Critics however say that the pledge to snoop only on cross-border communication is meaningless; in fact it will be able to see almost all domestic traffic. Second, the Government will lean on operators to channel information about their users to the FRA.This could trigger legal action from clients complaining that the confidentiality of their communications has been breached. Third, even the new appendix does not change the fundamental problem: that ordinary people will not have to be criminal suspects before having their communications intercepted.
For Swedes, this is an unprecedented violation of their privacy. " We are going to be among the most advanced in monitoring our citizens, the US included," said Anne Ramberg, the head of the Swedish Bar Association. Voters are also bothered about the huge costs — 100 million euros (£78 million) to expand computer storage facilities —and the creation of what will in effect be a surveillance bureaucracy. The National Post and Telecom Agency says that the costs will be passed on to to telecom operators.

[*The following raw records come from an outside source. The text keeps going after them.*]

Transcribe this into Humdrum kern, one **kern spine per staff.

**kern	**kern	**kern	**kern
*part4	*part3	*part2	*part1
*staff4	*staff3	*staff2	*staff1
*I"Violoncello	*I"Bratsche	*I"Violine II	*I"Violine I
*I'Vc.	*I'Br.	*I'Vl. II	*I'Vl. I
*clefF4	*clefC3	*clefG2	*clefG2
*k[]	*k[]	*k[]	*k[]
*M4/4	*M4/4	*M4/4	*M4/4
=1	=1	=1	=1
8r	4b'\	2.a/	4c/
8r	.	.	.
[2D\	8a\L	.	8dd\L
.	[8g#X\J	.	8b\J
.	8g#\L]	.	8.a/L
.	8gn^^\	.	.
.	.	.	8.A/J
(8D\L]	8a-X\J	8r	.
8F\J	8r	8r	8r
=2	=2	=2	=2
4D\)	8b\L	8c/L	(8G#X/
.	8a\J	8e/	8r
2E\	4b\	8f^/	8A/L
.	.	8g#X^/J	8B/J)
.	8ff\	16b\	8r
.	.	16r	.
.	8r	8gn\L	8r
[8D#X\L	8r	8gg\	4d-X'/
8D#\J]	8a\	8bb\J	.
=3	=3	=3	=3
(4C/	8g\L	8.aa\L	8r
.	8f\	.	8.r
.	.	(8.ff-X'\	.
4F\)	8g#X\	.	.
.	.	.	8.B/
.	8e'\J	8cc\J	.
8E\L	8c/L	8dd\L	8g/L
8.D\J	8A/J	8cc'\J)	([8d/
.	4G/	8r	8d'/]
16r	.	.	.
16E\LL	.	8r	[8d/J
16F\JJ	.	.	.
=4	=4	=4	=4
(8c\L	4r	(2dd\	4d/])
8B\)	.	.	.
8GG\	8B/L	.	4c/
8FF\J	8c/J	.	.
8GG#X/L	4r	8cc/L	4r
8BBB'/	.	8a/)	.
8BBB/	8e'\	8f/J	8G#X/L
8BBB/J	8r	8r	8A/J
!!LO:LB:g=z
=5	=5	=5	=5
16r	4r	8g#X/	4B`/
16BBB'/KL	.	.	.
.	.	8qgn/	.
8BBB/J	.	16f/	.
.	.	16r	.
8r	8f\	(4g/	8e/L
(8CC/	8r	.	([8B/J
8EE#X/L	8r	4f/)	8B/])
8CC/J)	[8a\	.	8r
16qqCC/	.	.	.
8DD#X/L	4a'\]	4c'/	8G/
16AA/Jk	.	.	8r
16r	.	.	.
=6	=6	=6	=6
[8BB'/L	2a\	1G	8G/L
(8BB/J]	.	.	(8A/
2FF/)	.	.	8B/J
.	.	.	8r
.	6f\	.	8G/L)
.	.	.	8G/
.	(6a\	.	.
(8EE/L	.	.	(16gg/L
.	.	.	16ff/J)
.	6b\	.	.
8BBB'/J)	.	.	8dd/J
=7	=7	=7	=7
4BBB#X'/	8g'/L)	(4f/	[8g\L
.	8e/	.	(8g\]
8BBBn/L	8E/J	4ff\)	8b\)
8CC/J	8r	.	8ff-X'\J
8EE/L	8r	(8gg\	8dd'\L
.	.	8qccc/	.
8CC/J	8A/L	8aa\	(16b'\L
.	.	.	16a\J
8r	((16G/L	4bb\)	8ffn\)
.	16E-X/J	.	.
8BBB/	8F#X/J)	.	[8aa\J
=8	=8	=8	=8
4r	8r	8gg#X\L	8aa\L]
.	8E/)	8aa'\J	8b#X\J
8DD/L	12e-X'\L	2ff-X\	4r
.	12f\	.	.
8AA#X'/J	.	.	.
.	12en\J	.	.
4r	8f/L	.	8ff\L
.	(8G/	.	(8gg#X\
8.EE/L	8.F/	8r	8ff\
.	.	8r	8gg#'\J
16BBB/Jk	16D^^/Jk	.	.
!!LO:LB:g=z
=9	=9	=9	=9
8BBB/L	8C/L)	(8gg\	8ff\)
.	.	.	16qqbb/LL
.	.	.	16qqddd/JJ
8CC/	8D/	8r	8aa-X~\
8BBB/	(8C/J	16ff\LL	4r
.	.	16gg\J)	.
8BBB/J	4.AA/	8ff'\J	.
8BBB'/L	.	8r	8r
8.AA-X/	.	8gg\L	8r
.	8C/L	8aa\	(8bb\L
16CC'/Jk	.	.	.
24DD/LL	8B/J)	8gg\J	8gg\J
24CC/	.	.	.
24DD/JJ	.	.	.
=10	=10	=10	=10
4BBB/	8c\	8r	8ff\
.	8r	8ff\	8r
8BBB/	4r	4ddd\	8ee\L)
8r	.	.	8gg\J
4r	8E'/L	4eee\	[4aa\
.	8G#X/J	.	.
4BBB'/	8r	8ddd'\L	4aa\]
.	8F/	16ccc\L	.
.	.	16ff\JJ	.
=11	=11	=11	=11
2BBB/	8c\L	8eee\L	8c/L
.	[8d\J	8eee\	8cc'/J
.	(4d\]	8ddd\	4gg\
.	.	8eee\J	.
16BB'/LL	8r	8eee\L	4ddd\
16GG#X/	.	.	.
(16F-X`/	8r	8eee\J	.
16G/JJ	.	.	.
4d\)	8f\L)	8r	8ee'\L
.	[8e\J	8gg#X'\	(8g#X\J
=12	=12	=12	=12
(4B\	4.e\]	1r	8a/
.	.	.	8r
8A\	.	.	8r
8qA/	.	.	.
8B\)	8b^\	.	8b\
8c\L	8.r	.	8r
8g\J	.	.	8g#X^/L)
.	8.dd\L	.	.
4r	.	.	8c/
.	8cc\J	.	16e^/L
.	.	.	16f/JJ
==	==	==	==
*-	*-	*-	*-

Significantly some of the sternest opposition has come from the Swedish security service, Saepo, and not just former heads such Mr Eriksson. "The Bill is completely foreign to our form of government," said the Saepo legal counsel, Lars-Aake Johansson. The Swedish secret service always had to obtain a court order to justify phone tapping or e-mail intercepts and a case had to be made every time for there being a threat to national security.
Now, even under the terms of the appendix, the listeners from FRA will not have to make individual argument for an intercept and can trawl quite broadly providing that there is an (unspcified) "external threat".